Among the entries below, please repeat exactly and only the lines from the line containing "compound annual growth" to the line containing "overpromising quality.", both lines included.

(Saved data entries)
[Start of Attachment]

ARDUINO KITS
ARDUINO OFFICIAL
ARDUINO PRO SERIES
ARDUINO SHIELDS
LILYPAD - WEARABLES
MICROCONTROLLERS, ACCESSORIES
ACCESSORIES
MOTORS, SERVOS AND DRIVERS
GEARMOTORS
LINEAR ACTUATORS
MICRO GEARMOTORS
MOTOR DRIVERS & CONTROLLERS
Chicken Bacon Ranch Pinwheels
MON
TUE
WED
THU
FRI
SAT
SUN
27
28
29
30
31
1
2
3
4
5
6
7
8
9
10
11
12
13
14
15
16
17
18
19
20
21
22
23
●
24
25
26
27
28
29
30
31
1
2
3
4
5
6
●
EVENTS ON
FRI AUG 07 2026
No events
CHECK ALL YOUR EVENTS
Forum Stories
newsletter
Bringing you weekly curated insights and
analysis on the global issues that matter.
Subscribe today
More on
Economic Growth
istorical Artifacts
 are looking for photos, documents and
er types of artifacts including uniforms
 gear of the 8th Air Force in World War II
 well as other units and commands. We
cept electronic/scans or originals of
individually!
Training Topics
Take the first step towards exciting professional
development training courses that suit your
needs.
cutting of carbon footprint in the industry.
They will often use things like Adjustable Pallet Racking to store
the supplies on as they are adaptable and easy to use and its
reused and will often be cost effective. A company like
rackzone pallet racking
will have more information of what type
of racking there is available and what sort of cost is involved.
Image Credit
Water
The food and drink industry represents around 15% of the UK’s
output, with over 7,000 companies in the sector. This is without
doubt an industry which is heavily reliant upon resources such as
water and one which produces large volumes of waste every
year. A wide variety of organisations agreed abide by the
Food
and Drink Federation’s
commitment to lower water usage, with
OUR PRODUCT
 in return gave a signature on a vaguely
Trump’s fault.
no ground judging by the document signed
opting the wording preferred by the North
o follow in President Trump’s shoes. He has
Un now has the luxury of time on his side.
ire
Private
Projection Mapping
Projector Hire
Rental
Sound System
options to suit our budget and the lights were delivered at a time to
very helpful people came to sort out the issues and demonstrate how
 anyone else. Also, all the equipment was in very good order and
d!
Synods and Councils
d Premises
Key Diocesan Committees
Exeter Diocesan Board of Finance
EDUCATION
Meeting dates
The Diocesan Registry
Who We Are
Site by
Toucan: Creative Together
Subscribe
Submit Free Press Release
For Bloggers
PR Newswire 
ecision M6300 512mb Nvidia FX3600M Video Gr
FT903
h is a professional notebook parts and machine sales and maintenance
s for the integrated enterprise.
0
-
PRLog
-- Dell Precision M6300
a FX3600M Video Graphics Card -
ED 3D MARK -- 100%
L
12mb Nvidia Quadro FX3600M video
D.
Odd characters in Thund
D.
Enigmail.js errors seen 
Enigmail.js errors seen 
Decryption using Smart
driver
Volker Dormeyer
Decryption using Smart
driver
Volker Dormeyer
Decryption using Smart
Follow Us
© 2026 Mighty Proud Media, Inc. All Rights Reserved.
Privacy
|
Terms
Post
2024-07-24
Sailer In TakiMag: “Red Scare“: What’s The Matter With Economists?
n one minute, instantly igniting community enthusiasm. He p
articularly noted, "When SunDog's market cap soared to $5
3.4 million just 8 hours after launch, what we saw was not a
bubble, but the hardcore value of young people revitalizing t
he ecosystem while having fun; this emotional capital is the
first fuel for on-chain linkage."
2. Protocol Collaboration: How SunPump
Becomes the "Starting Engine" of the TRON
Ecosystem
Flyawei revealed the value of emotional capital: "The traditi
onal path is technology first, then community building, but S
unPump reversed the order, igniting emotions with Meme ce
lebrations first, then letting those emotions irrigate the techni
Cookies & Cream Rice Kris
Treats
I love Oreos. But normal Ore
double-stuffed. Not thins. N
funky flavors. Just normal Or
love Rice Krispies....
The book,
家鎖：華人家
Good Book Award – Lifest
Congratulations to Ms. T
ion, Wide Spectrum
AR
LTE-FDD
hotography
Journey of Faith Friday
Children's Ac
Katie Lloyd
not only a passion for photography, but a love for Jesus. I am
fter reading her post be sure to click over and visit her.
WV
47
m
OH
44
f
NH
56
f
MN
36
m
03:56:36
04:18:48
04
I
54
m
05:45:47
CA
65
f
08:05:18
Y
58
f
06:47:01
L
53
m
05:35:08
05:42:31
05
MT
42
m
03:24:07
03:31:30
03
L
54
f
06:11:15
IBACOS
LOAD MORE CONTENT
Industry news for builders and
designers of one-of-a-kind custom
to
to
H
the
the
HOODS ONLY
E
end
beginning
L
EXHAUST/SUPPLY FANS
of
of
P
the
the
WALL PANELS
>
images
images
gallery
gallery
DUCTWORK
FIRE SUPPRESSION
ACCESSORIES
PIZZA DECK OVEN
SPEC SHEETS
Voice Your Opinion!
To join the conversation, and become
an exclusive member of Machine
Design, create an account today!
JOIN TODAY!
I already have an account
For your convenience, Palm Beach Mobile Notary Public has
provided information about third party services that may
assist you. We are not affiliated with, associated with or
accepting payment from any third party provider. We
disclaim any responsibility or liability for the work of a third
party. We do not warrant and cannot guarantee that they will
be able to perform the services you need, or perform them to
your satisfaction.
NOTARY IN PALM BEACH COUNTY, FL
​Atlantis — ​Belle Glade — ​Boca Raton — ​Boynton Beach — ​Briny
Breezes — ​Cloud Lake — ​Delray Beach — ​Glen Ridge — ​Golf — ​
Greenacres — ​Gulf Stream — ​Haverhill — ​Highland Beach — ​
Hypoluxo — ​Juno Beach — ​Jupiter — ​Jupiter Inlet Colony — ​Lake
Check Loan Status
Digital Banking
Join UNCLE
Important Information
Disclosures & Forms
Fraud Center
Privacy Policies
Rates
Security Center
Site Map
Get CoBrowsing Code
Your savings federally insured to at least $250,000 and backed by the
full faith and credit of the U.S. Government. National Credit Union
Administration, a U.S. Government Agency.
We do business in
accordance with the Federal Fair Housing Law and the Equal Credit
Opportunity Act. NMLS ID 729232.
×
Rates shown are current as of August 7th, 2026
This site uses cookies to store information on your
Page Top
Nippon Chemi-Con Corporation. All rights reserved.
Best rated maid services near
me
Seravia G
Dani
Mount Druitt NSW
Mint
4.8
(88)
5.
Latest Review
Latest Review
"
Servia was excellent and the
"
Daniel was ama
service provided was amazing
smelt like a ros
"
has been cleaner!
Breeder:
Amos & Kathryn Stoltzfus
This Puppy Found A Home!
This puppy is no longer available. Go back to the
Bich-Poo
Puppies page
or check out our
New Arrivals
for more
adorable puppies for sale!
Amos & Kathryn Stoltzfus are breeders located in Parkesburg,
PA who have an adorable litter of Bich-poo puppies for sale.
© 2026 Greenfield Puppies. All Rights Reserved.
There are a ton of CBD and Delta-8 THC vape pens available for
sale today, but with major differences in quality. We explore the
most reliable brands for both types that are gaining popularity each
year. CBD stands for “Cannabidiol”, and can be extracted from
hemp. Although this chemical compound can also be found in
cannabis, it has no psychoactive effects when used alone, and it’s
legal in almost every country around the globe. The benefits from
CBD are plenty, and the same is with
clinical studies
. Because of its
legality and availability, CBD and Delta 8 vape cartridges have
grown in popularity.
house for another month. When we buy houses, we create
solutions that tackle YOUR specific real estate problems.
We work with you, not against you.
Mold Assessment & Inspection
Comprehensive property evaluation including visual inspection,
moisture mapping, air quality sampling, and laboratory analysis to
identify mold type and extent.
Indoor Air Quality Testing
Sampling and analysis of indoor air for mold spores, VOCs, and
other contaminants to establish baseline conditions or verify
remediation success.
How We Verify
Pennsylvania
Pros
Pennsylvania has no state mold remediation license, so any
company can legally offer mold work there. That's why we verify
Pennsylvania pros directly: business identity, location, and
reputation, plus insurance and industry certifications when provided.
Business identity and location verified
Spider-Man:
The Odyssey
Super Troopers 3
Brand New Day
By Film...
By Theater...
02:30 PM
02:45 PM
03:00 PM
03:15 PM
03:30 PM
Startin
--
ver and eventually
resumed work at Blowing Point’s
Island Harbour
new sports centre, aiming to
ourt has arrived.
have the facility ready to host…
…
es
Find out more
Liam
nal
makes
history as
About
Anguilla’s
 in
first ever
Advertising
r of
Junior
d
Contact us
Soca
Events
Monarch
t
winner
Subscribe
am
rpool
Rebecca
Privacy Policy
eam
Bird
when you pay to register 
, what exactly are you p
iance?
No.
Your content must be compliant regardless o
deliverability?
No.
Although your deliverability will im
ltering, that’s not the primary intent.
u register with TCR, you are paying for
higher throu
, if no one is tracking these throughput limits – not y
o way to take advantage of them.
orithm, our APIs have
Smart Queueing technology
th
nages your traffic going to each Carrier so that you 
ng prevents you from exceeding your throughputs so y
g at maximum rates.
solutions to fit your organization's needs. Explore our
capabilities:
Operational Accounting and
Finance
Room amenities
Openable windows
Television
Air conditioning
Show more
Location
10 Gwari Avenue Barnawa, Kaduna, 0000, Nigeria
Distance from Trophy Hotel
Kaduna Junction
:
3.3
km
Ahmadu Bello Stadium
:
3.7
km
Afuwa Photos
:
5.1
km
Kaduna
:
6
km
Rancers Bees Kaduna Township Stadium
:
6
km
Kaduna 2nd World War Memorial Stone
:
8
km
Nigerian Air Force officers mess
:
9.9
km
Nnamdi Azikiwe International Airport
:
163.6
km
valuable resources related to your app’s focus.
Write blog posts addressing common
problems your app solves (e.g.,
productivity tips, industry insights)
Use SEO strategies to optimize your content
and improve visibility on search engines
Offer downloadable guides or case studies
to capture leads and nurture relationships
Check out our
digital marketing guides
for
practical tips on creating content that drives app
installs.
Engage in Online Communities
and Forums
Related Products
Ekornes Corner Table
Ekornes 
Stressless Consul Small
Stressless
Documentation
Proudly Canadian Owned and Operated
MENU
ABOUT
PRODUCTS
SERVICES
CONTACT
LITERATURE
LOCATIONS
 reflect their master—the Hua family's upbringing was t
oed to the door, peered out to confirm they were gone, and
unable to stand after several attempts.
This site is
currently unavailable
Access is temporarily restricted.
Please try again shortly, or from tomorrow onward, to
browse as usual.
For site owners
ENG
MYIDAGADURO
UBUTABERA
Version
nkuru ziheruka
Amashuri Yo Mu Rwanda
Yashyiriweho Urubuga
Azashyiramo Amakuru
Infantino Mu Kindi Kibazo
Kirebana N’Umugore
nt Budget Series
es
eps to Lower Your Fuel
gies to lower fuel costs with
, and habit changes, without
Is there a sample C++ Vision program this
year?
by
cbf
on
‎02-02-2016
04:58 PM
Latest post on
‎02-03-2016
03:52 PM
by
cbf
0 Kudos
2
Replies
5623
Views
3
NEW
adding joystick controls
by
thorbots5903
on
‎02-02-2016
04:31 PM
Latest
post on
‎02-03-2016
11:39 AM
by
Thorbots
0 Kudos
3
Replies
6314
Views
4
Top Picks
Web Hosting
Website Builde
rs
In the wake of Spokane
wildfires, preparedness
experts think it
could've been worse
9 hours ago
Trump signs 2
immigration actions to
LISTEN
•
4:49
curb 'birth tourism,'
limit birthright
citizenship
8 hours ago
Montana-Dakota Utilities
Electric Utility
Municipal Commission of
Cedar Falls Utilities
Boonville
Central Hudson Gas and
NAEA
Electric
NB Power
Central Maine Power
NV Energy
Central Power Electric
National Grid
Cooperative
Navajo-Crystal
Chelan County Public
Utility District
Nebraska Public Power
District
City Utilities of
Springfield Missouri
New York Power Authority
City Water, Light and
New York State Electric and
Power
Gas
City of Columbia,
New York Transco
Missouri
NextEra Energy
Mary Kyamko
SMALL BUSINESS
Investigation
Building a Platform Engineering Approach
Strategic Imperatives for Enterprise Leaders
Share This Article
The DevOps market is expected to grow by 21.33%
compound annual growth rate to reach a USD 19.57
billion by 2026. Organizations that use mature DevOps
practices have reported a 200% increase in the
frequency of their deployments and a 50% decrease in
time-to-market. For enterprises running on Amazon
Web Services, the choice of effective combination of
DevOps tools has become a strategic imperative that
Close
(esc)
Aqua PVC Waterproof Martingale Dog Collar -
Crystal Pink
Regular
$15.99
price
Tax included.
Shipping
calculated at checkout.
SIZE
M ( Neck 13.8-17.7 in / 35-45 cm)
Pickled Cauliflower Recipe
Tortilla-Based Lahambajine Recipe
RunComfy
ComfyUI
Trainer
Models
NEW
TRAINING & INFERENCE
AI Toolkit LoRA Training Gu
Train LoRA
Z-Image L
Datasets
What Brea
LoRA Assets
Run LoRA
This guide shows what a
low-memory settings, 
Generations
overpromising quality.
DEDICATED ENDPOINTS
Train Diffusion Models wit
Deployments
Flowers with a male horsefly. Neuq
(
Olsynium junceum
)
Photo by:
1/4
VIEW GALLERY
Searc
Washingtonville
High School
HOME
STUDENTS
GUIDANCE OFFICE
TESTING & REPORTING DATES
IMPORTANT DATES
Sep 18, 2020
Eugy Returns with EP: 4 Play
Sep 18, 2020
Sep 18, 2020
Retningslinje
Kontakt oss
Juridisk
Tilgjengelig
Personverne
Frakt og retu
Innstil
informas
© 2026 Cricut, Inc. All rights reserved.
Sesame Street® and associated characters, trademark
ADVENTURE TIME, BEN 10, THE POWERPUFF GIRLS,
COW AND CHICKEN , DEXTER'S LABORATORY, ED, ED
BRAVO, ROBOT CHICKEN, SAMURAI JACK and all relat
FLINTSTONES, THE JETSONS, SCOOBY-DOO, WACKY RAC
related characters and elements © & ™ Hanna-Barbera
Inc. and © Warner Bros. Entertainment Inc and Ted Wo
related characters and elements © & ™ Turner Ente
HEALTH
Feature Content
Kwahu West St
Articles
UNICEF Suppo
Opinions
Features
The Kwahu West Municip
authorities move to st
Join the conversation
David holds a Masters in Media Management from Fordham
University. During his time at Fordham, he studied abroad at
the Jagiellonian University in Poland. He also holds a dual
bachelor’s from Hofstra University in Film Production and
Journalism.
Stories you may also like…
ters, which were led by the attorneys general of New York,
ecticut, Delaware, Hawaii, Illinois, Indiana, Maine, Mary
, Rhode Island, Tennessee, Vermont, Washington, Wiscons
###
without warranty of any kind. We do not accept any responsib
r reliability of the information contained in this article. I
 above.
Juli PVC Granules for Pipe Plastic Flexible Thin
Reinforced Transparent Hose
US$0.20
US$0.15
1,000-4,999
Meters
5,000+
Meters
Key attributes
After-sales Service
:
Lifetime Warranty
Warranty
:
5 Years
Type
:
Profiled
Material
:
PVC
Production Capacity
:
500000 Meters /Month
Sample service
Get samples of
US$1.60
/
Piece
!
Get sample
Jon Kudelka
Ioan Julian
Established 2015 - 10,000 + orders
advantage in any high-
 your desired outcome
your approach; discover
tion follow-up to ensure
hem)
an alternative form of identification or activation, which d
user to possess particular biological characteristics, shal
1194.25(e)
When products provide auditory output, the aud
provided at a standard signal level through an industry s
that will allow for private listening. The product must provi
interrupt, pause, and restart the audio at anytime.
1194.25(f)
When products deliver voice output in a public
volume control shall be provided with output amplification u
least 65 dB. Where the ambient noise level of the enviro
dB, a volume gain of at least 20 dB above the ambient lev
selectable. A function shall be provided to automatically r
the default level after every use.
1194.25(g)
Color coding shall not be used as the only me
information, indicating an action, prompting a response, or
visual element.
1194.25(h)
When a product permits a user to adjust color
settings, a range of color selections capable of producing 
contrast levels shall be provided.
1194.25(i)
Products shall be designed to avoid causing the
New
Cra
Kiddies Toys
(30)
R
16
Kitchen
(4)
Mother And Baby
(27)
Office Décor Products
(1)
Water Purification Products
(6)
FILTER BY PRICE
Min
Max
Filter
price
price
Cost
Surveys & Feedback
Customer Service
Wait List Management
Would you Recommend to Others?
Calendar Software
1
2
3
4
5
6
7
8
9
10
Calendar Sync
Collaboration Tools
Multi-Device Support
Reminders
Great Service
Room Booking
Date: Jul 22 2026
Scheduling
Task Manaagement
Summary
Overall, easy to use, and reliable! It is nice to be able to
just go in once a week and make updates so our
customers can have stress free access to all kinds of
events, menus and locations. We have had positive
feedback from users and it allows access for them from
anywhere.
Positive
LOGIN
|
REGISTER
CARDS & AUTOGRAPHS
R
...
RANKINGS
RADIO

[End of Attachment]

* [ANSWER FOR THIS EXERCISE]
compound annual growth rate to reach a USD 19.57
billion by 2026. Organizations that use mature DevOps
practices have reported a 200% increase in the
frequency of their deployments and a 50% decrease in
time-to-market. For enterprises running on Amazon
Web Services, the choice of effective combination of
DevOps tools has become a strategic imperative that
Close
(esc)
Aqua PVC Waterproof Martingale Dog Collar -
Crystal Pink
Regular
$15.99
price
Tax included.
Shipping
calculated at checkout.
SIZE
M ( Neck 13.8-17.7 in / 35-45 cm)
Pickled Cauliflower Recipe
Tortilla-Based Lahambajine Recipe
RunComfy
ComfyUI
Trainer
Models
NEW
TRAINING & INFERENCE
AI Toolkit LoRA Training Gu
Train LoRA
Z-Image L
Datasets
What Brea
LoRA Assets
Run LoRA
This guide shows what a
low-memory settings, 
Generations
overpromising quality.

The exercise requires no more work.